API table.scan does not conform to Iceberg spec for identity partition columns #1401

rkuhlercadent · 2024-12-04T17:08:34Z

Apache Iceberg version

0.8.0 (latest release)

Please describe the bug 🐞

Per the Iceberg spec, partition columns with identity transforms should get their values from the metadata if not present in the data file. However, table.scan returns null values instead.

https://iceberg.apache.org/spec/#column-projection

"Values for field ids which are not present in a data file must be resolved according the following rules:

Return the value from partition metadata if an Identity Transform exists for the field and the partition value is present in the partition struct on data_file object in the manifest. This allows for metadata only migrations of Hive tables."

Willingness to contribute

I can contribute a fix for this bug independently
I would be willing to contribute a fix for this bug with guidance from the Iceberg community
I cannot contribute a fix for this bug at this time

kevinjqliu · 2024-12-04T18:50:09Z

hi @rkuhlercadent thanks for reporting this issue. can you provide some pseudocode where you're seeing this issue?

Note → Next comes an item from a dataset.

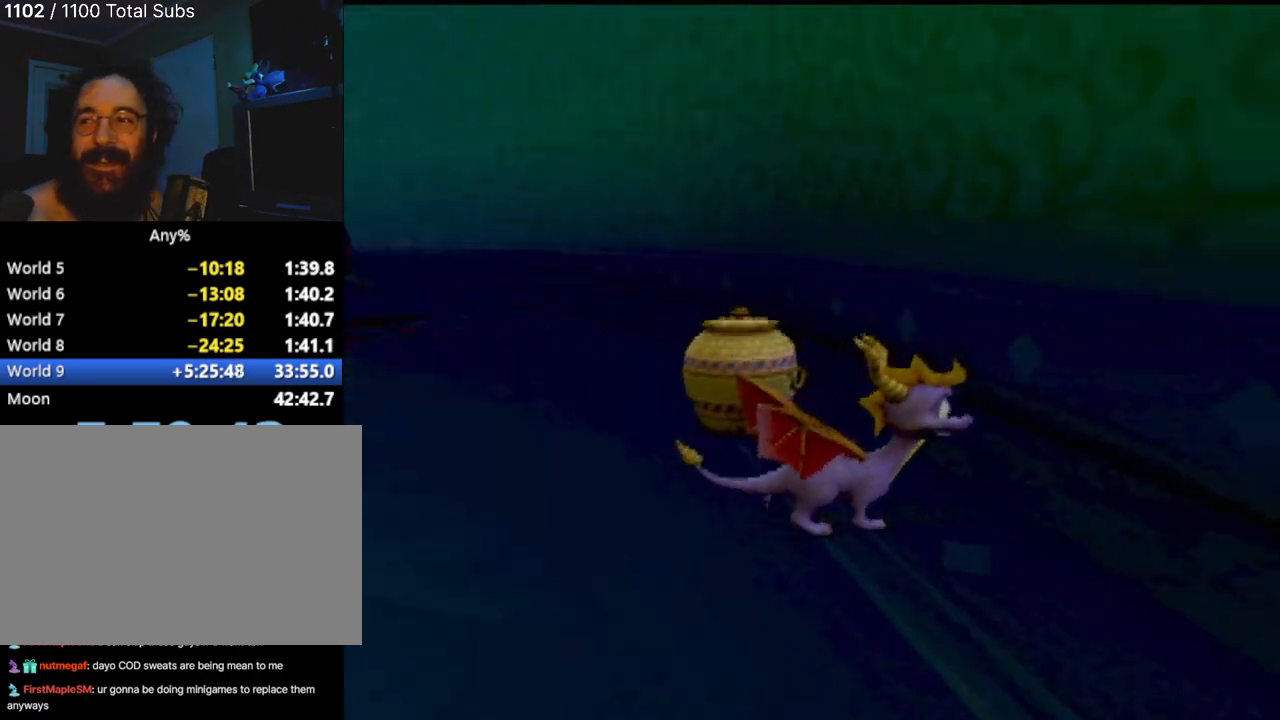
{"buttons": [], "left_stick": "down-left", "events": [[151, "left_stick", "down-left"]]}
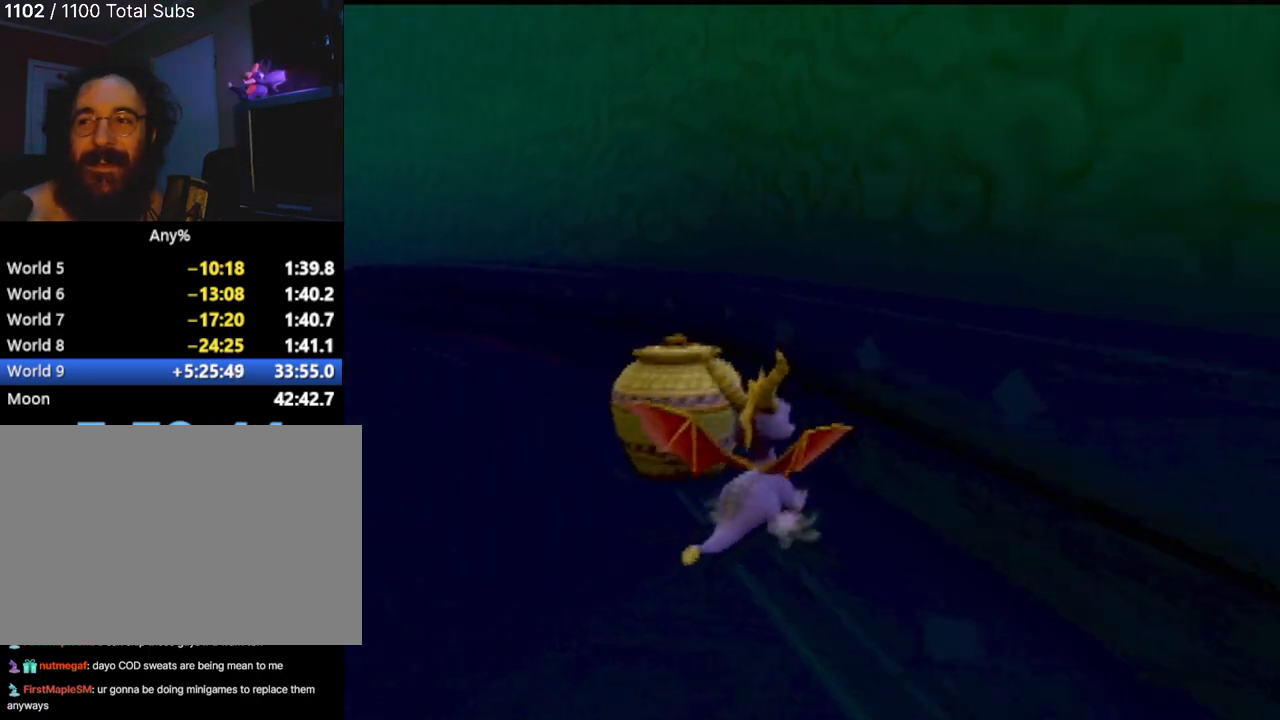
{"buttons": ["L2"], "left_stick": "center", "events": [[17, "left_stick", "center"], [83, "L2", "down"]]}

rkuhlercadent · 2024-12-06T17:31:14Z

Here is a python script that will demonstrate the issue.

import os
import datetime

from pyiceberg.catalog.sql import SqlCatalog
from pyiceberg.io.pyarrow import data_file_statistics_from_parquet_metadata, compute_statistics_plan
from pyiceberg.io.pyarrow import parquet_path_to_id_mapping
from pyiceberg.schema import Schema
from pyiceberg.manifest import DataFile, DataFileContent, FileFormat
from pyiceberg.table import TableProperties
from pyiceberg.typedef import Record
from pyiceberg.types import StringType, IntegerType, NestedField
from pyiceberg.partitioning import PartitionSpec, PartitionField
from pyiceberg.transforms import IdentityTransform
from pyiceberg.table.name_mapping import create_mapping_from_schema
import pyarrow as pa
import pyarrow.parquet as pq


def demonstrate_identity_partition_scan_issue():
    # we have petabytes of parquet data in hive format on s3 already that we are cataloging in iceberg format.
    # note that these parquet files do NOT have the partition columns in them which is standard for hive format.
    # the partition values must be taken from the iceberg metadata for the identity partition columns as
    # specified in the iceberg spec: https://iceberg.apache.org/spec/#column-projection
    # "Values for field ids which are not present in a data file must be resolved according the following rules:
    # Return the value from partition metadata if an Identity Transform exists for the field and the partition
    # value is present in the partition struct on data_file object in the manifest. This allows for metadata
    # only migrations of Hive tables."
    warehouse_path = os.path.dirname(os.path.realpath(__file__))
    namespace_name = "IDENTITY_PARTITION_SCAN_ISSUE_NAMESPACE"
    table_name = "IDENTITY_PARTITION_SCAN_ISSUE"
    catalog = get_iceberg_catalog(warehouse_path)
    drop_catalog_entities_for_test(catalog, namespace_name)
    # create sample hive files
    sample_hive_parquet_file = create_sample_hive_parquet_file(warehouse_path, namespace_name, table_name, 202412)
    # catalog existing hive data in iceberg
    catalog.create_namespace(namespace_name)
    table = create_iceberg_table(catalog, namespace_name, table_name)
    add_data_file(table, sample_hive_parquet_file, table.metadata.default_spec_id)
    # the partition_id columns should have values from the metadata not null in this output
    # this same iceberg metadata correctly returns the partition_id column values in spark, athena, and snowflake
    print(table.scan().to_arrow())


def get_iceberg_catalog(warehouse_path):
    # using sqlite catalog on local filesystem for demo
    catalog = SqlCatalog(
        "default",
        **{
            "uri": f"sqlite:///{warehouse_path}/pyiceberg_catalog.db",
            "warehouse": f"file://{warehouse_path}",
        })
    return catalog


def drop_catalog_entities_for_test(catalog, namespace_name):
    if namespace_name in [n[0] for n in catalog.list_namespaces()]:
        for _, table_name in catalog.list_tables(namespace_name):
            catalog.drop_table(f"{namespace_name}.{table_name}")
        catalog.drop_namespace(namespace_name)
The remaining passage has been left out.